START DATA RECORDS

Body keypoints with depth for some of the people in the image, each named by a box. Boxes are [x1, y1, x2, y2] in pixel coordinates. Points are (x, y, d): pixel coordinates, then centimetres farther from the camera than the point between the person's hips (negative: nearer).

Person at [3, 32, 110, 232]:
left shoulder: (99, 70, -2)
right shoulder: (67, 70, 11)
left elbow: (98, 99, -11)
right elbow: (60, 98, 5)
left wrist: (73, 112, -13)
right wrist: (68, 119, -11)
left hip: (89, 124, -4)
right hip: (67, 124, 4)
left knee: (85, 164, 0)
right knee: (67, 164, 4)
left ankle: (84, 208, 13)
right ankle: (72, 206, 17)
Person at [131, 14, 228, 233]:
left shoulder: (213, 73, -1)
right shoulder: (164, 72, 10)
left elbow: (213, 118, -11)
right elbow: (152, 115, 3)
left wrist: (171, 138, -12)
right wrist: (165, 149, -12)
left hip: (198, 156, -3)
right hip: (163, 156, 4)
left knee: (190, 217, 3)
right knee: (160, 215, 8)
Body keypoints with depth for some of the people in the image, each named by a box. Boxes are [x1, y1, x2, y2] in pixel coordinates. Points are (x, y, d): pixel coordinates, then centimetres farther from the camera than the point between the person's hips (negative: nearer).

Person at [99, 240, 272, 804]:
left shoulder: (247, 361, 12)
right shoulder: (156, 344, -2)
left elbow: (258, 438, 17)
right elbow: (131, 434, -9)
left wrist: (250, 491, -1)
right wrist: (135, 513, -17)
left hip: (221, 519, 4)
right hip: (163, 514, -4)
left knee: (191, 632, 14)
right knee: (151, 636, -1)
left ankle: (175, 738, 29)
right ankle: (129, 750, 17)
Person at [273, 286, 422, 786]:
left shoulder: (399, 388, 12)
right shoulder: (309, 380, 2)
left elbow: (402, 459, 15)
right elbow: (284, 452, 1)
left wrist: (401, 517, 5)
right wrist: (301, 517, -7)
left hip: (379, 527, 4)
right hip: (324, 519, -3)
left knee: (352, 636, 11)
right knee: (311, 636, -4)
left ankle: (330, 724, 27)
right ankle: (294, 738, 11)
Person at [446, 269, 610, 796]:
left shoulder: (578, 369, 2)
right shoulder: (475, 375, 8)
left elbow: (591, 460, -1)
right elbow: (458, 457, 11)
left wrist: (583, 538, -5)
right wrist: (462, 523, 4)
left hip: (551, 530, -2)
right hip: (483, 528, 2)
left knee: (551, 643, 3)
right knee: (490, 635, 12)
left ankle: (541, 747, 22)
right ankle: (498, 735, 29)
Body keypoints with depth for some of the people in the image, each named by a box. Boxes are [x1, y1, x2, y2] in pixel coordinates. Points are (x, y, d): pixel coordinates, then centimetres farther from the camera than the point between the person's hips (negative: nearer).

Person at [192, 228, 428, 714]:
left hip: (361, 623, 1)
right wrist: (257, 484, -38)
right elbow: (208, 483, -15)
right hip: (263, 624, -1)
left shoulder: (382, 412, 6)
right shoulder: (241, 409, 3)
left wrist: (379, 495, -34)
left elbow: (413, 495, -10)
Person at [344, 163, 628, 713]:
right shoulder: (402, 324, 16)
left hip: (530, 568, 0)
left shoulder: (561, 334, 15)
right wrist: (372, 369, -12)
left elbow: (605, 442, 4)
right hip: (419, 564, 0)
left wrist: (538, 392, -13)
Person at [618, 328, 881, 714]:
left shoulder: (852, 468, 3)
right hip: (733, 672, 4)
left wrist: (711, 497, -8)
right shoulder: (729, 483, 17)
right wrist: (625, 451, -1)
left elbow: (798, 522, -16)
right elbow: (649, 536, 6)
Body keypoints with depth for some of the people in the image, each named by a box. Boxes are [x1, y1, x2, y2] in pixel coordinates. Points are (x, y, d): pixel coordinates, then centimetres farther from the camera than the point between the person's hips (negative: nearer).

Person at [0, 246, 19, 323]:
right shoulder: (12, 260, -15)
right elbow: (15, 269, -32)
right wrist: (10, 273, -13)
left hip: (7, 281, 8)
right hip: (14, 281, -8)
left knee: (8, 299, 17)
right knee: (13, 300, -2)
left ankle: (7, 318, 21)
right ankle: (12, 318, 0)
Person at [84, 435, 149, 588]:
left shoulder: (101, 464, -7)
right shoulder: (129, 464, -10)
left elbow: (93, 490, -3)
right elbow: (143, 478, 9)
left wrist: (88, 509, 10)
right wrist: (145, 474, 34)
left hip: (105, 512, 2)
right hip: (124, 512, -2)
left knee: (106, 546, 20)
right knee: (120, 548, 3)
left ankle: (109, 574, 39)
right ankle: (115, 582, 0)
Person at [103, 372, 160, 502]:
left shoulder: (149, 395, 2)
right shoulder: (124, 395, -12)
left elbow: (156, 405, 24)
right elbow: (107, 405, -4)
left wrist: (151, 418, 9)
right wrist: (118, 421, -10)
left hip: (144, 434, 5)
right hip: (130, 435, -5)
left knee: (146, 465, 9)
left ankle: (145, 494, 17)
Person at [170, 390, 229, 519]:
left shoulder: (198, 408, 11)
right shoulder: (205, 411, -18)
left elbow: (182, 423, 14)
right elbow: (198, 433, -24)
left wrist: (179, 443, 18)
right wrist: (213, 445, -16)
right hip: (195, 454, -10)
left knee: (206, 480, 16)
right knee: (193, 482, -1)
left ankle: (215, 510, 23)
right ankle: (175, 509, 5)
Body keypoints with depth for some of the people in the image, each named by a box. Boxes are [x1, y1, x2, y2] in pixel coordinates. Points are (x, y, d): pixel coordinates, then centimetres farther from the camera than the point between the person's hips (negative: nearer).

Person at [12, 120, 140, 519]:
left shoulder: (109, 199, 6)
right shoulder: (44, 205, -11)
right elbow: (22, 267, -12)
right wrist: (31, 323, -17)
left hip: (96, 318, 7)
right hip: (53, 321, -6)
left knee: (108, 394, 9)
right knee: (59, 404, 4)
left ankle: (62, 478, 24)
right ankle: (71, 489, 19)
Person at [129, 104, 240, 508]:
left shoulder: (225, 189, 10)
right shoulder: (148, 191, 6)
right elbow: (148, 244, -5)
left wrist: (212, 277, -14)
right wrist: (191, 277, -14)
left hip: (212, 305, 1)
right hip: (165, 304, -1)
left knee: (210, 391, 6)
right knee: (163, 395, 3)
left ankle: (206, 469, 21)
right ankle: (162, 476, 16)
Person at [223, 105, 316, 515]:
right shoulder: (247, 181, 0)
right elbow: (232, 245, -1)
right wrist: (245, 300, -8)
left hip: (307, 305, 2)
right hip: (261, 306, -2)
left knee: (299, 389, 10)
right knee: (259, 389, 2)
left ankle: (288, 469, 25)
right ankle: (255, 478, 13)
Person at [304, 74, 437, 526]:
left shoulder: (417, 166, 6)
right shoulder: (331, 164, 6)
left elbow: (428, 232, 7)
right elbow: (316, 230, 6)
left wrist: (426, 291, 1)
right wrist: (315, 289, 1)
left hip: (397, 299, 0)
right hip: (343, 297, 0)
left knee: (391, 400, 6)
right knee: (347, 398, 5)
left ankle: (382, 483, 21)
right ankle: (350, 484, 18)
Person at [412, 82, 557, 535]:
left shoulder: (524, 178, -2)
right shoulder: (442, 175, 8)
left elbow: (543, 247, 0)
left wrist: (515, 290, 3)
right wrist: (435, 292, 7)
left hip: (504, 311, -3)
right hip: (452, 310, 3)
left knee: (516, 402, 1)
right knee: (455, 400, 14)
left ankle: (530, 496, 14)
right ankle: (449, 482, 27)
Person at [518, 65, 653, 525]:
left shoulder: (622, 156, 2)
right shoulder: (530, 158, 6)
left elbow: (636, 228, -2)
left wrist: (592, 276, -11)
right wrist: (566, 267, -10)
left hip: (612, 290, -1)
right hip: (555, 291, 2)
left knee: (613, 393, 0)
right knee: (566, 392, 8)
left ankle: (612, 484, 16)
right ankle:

END DATA RECORDS

## WHAT YOU SHOULD DO
Put the items, from the start of the items through the line holding "left hip: (221, 519, 4)" inclusive, into a Markdown table with the columns Row and Line. Number each line and leave out blank lines.

## SOLUTION
| Row | Line |
|---|---|
| 1 | Body keypoints with depth for some of the people in the image, each named by a box. Boxes are [x1, y1, x2, y2] in pixel coordinates. Points are (x, y, d): pixel coordinates, then centimetres farther from the camera than the point between the person's hips (negative: nearer). |
| 2 | Person at [3, 32, 110, 232]: |
| 3 | left shoulder: (99, 70, -2) |
| 4 | right shoulder: (67, 70, 11) |
| 5 | left elbow: (98, 99, -11) |
| 6 | right elbow: (60, 98, 5) |
| 7 | left wrist: (73, 112, -13) |
| 8 | right wrist: (68, 119, -11) |
| 9 | left hip: (89, 124, -4) |
| 10 | right hip: (67, 124, 4) |
| 11 | left knee: (85, 164, 0) |
| 12 | right knee: (67, 164, 4) |
| 13 | left ankle: (84, 208, 13) |
| 14 | right ankle: (72, 206, 17) |
| 15 | Person at [131, 14, 228, 233]: |
| 16 | left shoulder: (213, 73, -1) |
| 17 | right shoulder: (164, 72, 10) |
| 18 | left elbow: (213, 118, -11) |
| 19 | right elbow: (152, 115, 3) |
| 20 | left wrist: (171, 138, -12) |
| 21 | right wrist: (165, 149, -12) |
| 22 | left hip: (198, 156, -3) |
| 23 | right hip: (163, 156, 4) |
| 24 | left knee: (190, 217, 3) |
| 25 | right knee: (160, 215, 8) |
| 26 | Body keypoints with depth for some of the people in the image, each named by a box. Boxes are [x1, y1, x2, y2] in pixel coordinates. Points are (x, y, d): pixel coordinates, then centimetres farther from the camera than the point between the person's hips (negative: nearer). |
| 27 | Person at [99, 240, 272, 804]: |
| 28 | left shoulder: (247, 361, 12) |
| 29 | right shoulder: (156, 344, -2) |
| 30 | left elbow: (258, 438, 17) |
| 31 | right elbow: (131, 434, -9) |
| 32 | left wrist: (250, 491, -1) |
| 33 | right wrist: (135, 513, -17) |
| 34 | left hip: (221, 519, 4) |